I. INTRODUCTION
The success of any bank compliance program rests upon the establishment of policies and procedures, following a thorough review of applicable laws and regulations. Just as importantly, however, is how well the bank implements and follows its policies and procedures in actual practice. Assuring that you are complying with the bank’s policies and procedures is often determined pursuant to an “after-the-fact” review of actions taken by bank personnel in connection with specific bank transactions. Unfortunately, documenting any adverse results or criticism of the bank’s compliance practices can come back to haunt the bank if used against the bank in litigation.
To address these concerns, a new Nebraska law (LB 626), which became effective on June 14, 1995, was adopted to protect sensitive bank compliance review documents from being subpoenaed or admissible as evidence in civil litigation cases. The law is designed to allow a bank’s compliance review committee to criticize the bank’s own internal policies, procedures, and operations or compliance with state or federal regulations without fear that such self-critical comments could be used against the bank in litigation. Under the law, internal written reports prepared for or created by a bank’s compliance review committee are held “confidential and are not discoverable or admissible in any civil action arising out of matters evaluated by the compliance review committee”. In effect, a “compliance review” privilege has been established by LB 626. The new provisions provide a framework upon which a bank may establish a compliance review committee to evaluate internal bank practices.

◆ Records:
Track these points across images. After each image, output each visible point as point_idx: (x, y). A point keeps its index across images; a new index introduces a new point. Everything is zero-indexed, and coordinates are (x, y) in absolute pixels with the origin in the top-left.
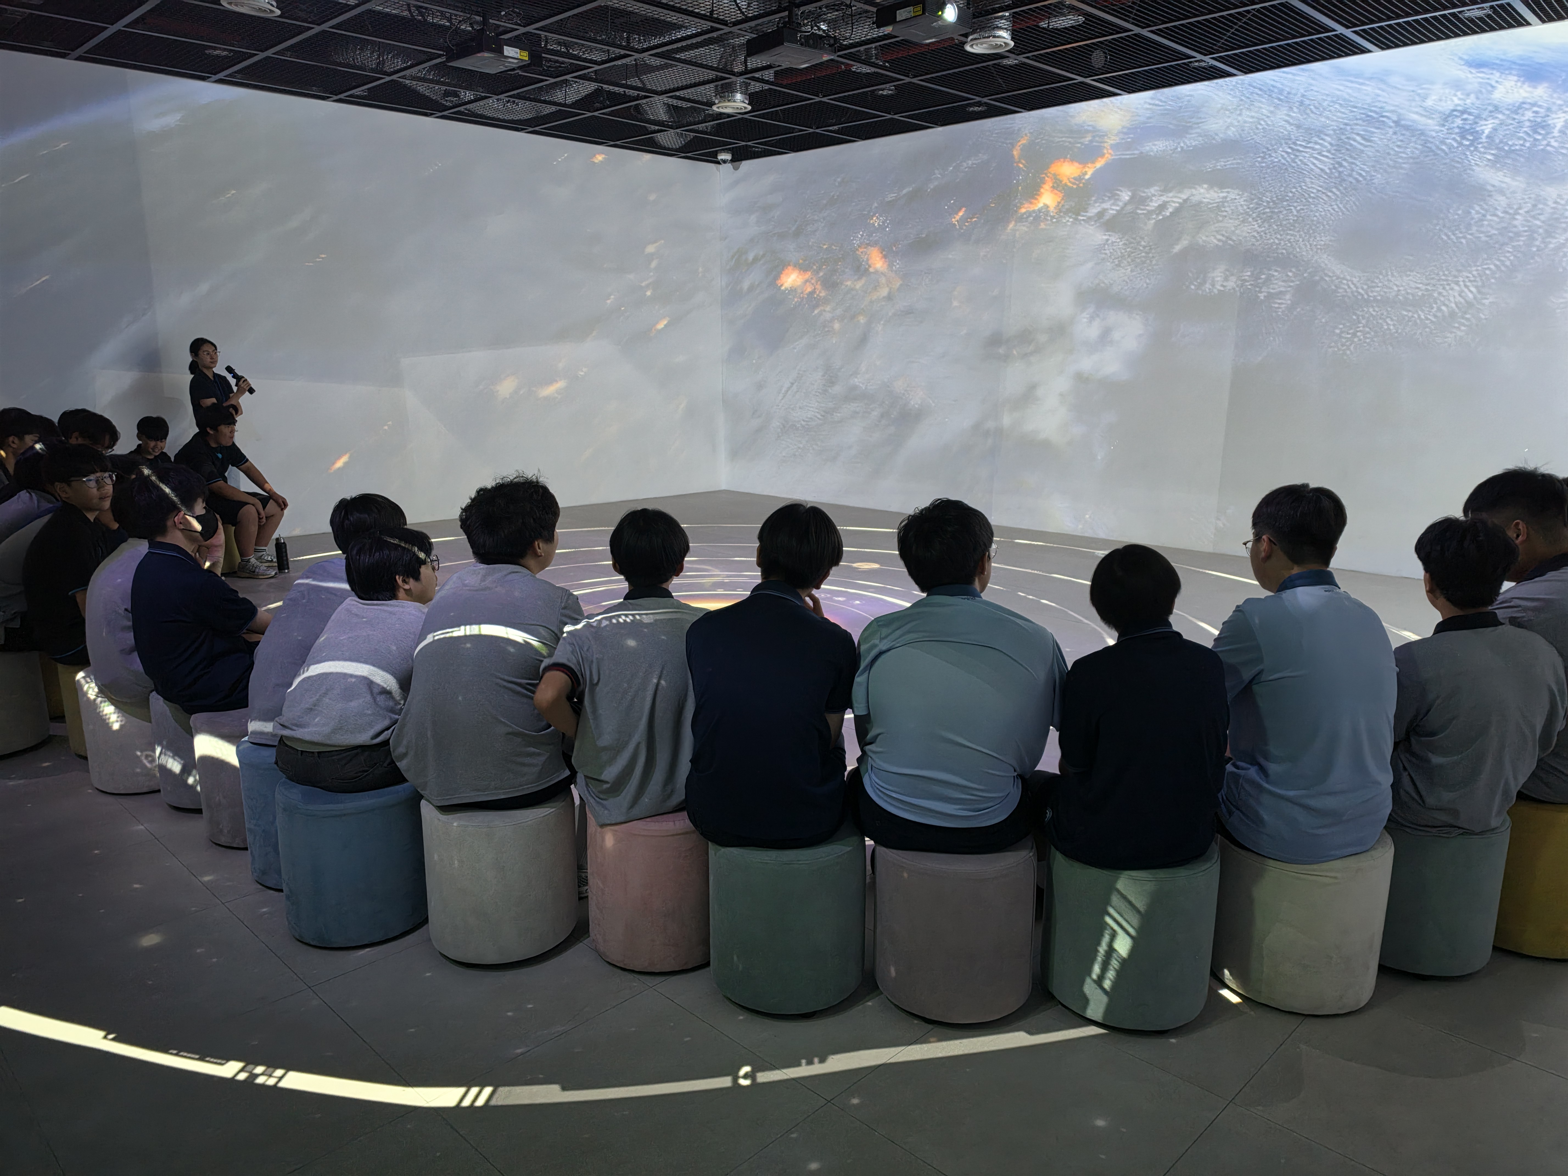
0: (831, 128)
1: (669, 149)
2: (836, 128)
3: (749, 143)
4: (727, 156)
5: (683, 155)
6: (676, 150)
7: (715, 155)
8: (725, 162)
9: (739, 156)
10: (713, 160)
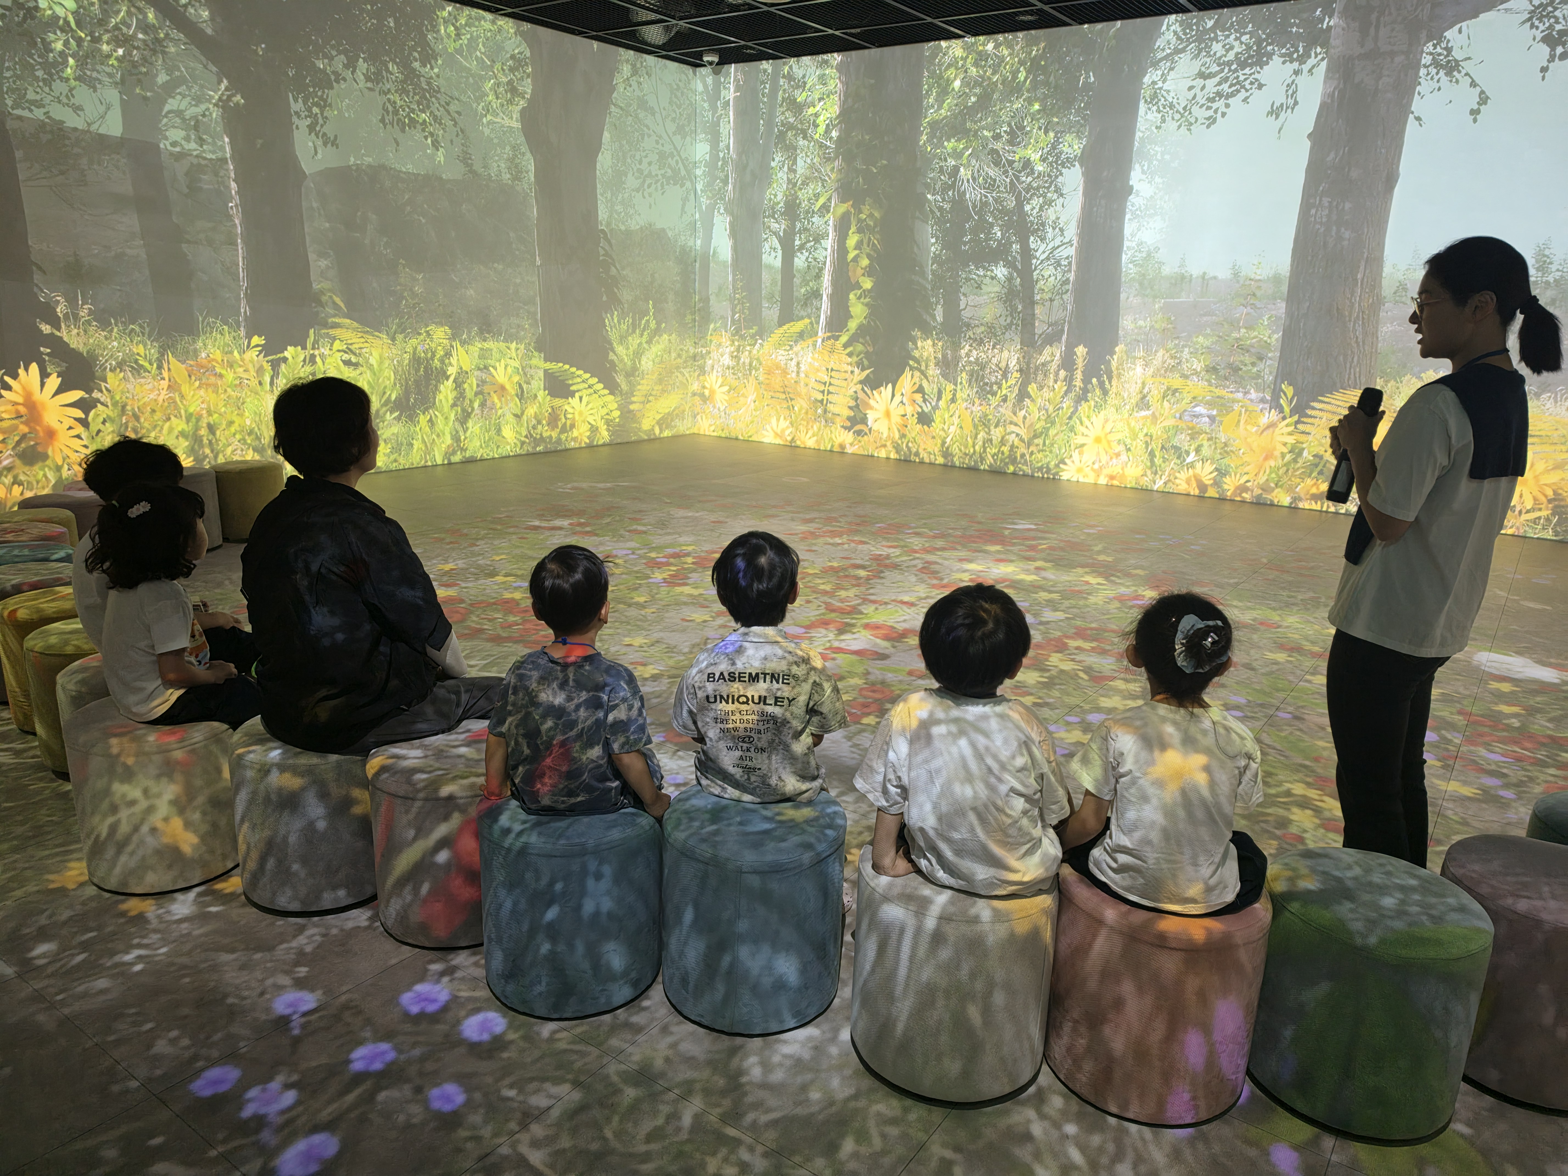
0: (853, 31)
1: (650, 45)
2: (858, 30)
3: (750, 44)
4: (716, 59)
5: (664, 53)
6: (658, 47)
7: (700, 56)
8: (711, 63)
9: (728, 57)
10: (696, 62)
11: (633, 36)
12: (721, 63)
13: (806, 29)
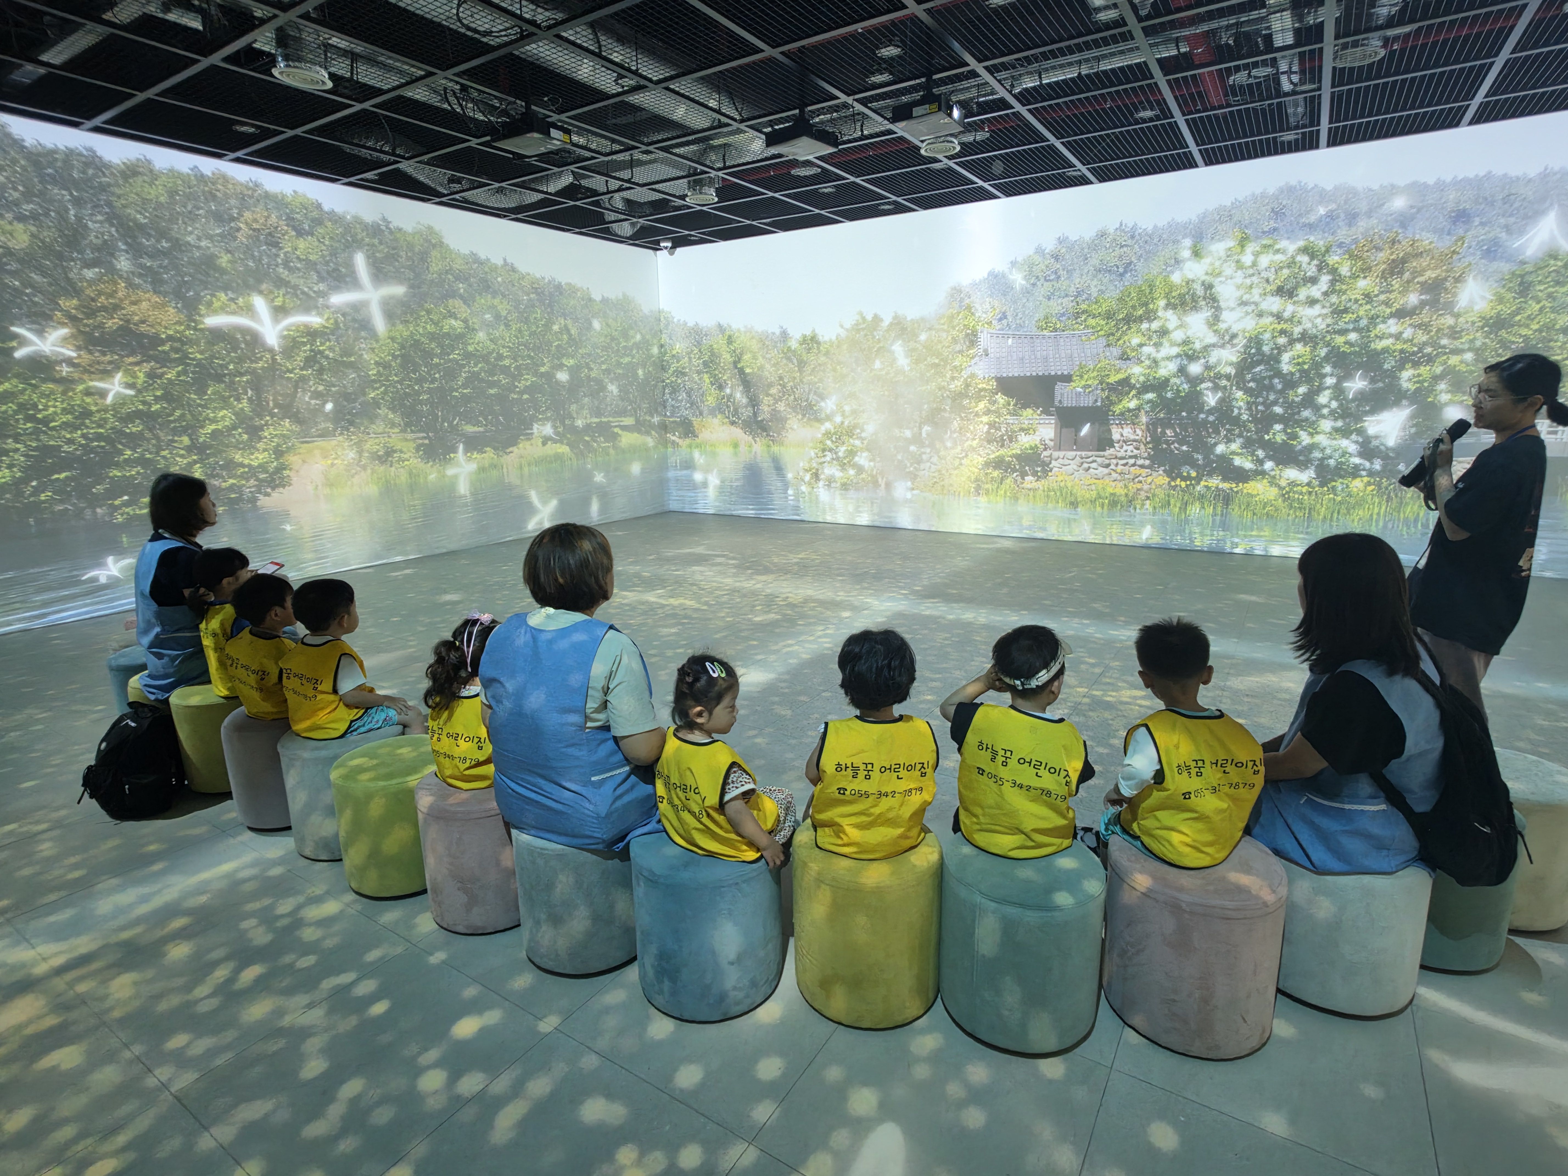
0: (764, 221)
1: (621, 237)
2: (768, 220)
3: (693, 233)
5: (632, 242)
6: (627, 238)
8: (666, 248)
9: (678, 243)
10: (655, 247)
11: (607, 231)
12: (674, 247)
13: (731, 221)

◆ Problems to work on:
1 - Answer these questions from the introduction:
(a) On what date did LB 626 become effective?
(b) How is compliance with the bank's policies and procedures often determined?
(c) What privilege does the introduction say LB 626 established?
2 - Reproduce the introduction, beginning at the words "I. INTRODUCTION" and stopping after "if used against the bank in litigation.".

◆ Outputs by task:
1 -
(a) June 14, 1995.
(b) Through an "after-the-fact" review of actions taken by bank personnel in connection with specific bank transactions.
(c) A "compliance review" privilege.

2 -
I. INTRODUCTION
The success of any bank compliance program rests upon the establishment of policies and procedures, following a thorough review of applicable laws and regulations. Just as importantly, however, is how well the bank implements and follows its policies and procedures in actual practice. Assuring that you are complying with the bank’s policies and procedures is often determined pursuant to an “after-the-fact” review of actions taken by bank personnel in connection with specific bank transactions. Unfortunately, documenting any adverse results or criticism of the bank’s compliance practices can come back to haunt the bank if used against the bank in litigation.